Was ist der Unterschied zwischen einem Schloss und einer Burg?

4 Antworten

Eine Burg, im Sinne von Ansitz. Ist eine durch Mauern geschützte häufig eiförmige kleine Siedlung in der der Herrscher und sein Gefolge lebten und regierten, dazu kam eine Kapelle und ein Burgfried. Häufig ca. 5.000-10.000m² umwehrtes Gelände. In der Vorromanik gab es auch Kaiserpfalzen die eine Mischung aus Schloss und Burg darstellen. Sonst Romanik und Gotik.

Eine andere Art von Burgen z.b. Zwingburgen, dienten nur für das bezwingen oder der Verteidigung und bestanden aus dicken hohen Mauern ohne eig. Wohnzweck. Z.b. Kreuzzugsburgen oder Burgen nahe Stadtbefestigungen.

Mit dem Erfinden stärkerer Feuerwaffen und Kanonen, wurden diese Burgen nutzlos. Es wurden stehende Truppen aufgebaut und die Residenzen wurden wehrlos gebaut. Renaisance, Barock, Klassizismus, neoarchitekturen und der Nachmonarchische "Jugendstil" als Zeichensetzung der freien Marktwirtschaft mit dem der Schlossbau "man kann sagen" endete.
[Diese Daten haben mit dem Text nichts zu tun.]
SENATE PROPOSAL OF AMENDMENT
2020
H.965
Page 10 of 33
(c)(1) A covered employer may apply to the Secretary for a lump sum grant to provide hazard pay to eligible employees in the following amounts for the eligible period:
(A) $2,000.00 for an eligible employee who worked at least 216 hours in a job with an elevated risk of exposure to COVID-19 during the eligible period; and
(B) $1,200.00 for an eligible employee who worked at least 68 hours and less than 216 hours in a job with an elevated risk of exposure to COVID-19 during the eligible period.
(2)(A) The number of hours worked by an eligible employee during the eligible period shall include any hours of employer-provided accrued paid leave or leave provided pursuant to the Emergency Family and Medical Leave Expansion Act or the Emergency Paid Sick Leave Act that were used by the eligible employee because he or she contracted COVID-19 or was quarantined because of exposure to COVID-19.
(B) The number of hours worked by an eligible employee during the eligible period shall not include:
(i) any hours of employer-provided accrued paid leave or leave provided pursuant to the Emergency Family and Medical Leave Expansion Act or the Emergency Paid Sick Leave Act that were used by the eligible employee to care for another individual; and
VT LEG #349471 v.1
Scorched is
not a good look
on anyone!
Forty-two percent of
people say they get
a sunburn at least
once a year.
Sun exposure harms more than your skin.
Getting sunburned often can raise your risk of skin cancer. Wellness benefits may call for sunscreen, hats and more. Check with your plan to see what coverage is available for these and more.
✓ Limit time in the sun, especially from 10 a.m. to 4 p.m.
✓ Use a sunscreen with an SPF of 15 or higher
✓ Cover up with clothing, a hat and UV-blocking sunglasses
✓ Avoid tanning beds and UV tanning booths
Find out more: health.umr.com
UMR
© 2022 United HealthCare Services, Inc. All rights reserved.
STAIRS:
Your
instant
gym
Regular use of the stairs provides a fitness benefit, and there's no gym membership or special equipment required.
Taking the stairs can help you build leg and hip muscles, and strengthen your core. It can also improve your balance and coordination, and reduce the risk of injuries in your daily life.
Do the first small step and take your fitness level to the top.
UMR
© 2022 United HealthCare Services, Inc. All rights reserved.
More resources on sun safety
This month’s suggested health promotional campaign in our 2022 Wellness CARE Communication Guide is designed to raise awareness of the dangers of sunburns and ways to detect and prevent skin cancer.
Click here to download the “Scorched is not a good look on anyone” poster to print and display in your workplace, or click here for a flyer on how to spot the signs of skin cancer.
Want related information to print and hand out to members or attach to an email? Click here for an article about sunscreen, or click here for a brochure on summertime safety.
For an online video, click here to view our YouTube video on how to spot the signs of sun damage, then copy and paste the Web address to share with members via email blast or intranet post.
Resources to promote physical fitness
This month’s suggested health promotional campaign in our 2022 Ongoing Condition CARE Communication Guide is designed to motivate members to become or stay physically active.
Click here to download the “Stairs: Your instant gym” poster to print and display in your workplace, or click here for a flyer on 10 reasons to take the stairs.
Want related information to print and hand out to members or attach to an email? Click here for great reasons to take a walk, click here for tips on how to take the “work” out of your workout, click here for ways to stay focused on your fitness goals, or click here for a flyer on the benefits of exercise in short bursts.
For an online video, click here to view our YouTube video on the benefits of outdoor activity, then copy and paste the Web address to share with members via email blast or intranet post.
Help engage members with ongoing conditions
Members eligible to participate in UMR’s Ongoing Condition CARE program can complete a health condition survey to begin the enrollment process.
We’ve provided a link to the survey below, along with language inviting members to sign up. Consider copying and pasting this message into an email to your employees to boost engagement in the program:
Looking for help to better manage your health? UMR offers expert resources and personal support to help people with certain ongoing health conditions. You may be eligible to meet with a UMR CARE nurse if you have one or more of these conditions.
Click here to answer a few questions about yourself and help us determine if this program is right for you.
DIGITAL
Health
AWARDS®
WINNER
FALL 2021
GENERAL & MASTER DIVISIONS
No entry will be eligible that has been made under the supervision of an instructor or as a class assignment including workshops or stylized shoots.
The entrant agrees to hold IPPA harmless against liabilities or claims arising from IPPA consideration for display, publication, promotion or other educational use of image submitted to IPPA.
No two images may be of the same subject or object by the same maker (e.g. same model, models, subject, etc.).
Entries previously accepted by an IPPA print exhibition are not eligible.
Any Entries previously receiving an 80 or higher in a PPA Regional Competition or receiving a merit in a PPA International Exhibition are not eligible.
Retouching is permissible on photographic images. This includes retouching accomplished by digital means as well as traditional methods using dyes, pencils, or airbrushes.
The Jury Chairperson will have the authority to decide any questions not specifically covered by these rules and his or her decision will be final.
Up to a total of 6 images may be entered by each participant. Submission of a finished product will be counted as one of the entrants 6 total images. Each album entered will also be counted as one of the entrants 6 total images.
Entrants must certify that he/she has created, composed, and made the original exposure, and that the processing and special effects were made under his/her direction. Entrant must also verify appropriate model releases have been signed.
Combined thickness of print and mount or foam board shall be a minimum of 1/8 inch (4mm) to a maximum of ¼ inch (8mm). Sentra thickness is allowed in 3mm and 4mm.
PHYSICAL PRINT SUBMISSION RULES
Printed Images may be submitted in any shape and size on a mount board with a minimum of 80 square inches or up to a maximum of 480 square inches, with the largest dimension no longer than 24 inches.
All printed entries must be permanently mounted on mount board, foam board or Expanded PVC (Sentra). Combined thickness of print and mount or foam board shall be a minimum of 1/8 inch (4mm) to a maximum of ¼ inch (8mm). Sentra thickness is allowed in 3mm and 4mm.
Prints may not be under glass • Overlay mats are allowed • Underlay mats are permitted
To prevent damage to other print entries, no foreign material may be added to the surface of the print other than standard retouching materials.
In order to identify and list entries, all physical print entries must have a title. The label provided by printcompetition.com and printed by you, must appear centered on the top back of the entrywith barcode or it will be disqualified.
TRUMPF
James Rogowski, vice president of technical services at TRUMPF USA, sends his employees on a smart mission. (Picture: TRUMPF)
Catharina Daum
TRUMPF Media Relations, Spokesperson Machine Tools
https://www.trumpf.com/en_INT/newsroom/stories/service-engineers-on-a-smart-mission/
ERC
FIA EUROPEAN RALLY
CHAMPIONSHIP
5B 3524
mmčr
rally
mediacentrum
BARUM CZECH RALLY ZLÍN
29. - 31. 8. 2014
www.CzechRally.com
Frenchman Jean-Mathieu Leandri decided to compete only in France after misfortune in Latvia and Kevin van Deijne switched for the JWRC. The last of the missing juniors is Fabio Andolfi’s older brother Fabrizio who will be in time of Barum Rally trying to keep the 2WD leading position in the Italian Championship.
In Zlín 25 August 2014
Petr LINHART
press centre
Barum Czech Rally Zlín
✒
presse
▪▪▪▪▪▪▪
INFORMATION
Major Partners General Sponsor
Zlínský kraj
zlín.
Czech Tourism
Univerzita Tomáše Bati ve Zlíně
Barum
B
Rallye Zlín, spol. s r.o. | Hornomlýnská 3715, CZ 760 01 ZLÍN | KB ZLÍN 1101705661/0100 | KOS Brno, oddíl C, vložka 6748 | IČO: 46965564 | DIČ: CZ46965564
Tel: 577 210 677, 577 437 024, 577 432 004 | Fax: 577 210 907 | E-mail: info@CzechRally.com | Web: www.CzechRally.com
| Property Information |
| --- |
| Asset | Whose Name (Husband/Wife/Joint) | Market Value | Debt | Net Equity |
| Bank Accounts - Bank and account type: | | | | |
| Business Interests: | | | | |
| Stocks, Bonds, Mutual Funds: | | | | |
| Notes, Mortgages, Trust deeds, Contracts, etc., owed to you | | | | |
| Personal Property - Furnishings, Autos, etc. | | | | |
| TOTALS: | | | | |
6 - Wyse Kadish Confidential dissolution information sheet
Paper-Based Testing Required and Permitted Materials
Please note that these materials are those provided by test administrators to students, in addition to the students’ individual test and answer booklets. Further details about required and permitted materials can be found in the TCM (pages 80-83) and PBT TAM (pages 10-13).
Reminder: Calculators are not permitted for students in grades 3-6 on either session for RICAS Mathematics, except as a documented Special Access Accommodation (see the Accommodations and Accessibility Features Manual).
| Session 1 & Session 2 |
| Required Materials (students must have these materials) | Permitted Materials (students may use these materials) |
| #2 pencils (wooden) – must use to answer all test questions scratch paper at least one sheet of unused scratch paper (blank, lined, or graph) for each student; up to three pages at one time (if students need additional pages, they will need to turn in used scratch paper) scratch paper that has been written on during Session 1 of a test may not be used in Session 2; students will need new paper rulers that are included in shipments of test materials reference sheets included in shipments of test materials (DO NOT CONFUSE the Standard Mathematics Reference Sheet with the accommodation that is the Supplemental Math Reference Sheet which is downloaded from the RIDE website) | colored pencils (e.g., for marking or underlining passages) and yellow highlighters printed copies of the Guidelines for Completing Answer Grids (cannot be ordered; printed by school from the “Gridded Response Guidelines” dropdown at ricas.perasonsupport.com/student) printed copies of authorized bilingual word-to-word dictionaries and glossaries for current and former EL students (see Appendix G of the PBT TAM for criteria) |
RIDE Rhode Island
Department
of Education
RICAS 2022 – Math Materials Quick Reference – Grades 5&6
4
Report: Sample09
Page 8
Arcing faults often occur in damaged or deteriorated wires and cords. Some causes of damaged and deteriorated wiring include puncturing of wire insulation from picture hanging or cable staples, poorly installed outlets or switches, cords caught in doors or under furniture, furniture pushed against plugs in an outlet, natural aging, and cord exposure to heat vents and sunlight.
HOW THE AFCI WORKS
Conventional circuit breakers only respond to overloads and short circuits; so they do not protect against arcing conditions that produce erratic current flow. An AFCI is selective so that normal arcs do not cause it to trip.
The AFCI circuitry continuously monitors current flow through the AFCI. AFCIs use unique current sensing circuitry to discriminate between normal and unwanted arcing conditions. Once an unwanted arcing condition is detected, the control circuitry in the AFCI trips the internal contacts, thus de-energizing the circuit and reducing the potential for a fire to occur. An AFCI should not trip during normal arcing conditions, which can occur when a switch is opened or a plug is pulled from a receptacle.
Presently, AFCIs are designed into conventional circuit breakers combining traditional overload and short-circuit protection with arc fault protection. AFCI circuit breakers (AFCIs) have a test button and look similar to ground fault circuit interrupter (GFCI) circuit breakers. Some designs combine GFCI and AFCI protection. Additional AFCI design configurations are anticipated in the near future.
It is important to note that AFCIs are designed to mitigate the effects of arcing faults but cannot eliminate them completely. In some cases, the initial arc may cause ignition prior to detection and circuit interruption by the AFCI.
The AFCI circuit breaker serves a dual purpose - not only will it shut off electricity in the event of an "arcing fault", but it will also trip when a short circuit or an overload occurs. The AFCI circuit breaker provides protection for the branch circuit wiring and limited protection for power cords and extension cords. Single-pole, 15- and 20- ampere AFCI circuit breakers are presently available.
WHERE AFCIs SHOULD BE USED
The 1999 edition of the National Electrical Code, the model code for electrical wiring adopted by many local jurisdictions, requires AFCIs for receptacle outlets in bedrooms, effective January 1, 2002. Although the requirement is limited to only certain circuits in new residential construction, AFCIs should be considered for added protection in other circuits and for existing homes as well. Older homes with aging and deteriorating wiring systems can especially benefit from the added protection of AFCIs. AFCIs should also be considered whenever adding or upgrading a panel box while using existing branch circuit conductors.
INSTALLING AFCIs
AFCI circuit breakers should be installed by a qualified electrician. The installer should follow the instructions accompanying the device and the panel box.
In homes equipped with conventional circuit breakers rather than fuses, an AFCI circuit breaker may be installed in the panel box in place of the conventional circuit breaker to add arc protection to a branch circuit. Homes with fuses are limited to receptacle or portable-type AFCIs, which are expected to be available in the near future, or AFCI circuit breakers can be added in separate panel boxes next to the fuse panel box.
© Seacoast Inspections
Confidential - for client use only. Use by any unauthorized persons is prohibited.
Burgen wurden häufig im laufe der Zeit weiter ausgebaut.

Ein extremes Beispiel

https://de.wikipedia.org/wiki/Windsor_Castle

Ein anderes Beispiel, geschichtliche Zusammenhänge der Burg Iburg-Schloss Osnabrück-Schloss Charlottenburg

Ein Schloss ist für z.B. Könige als Wohnsitz und dort gibt es wirklich nur das Haus für den König plus Familie und Dienern und drum herum einen Garten. Eine Burg ist eine Befestigungsanlage. Drinnen sieht es fast aus wie in einem kleinen Dorf. Es gibt einen Marktplatz, eine Schmiede und dann verschiedene Behausungen für Mägde, Knechte und die Leute die dort arbeiten müssen. Außerdem wohnten auf einer Burg nur Ritter. Zumindest überwiegend.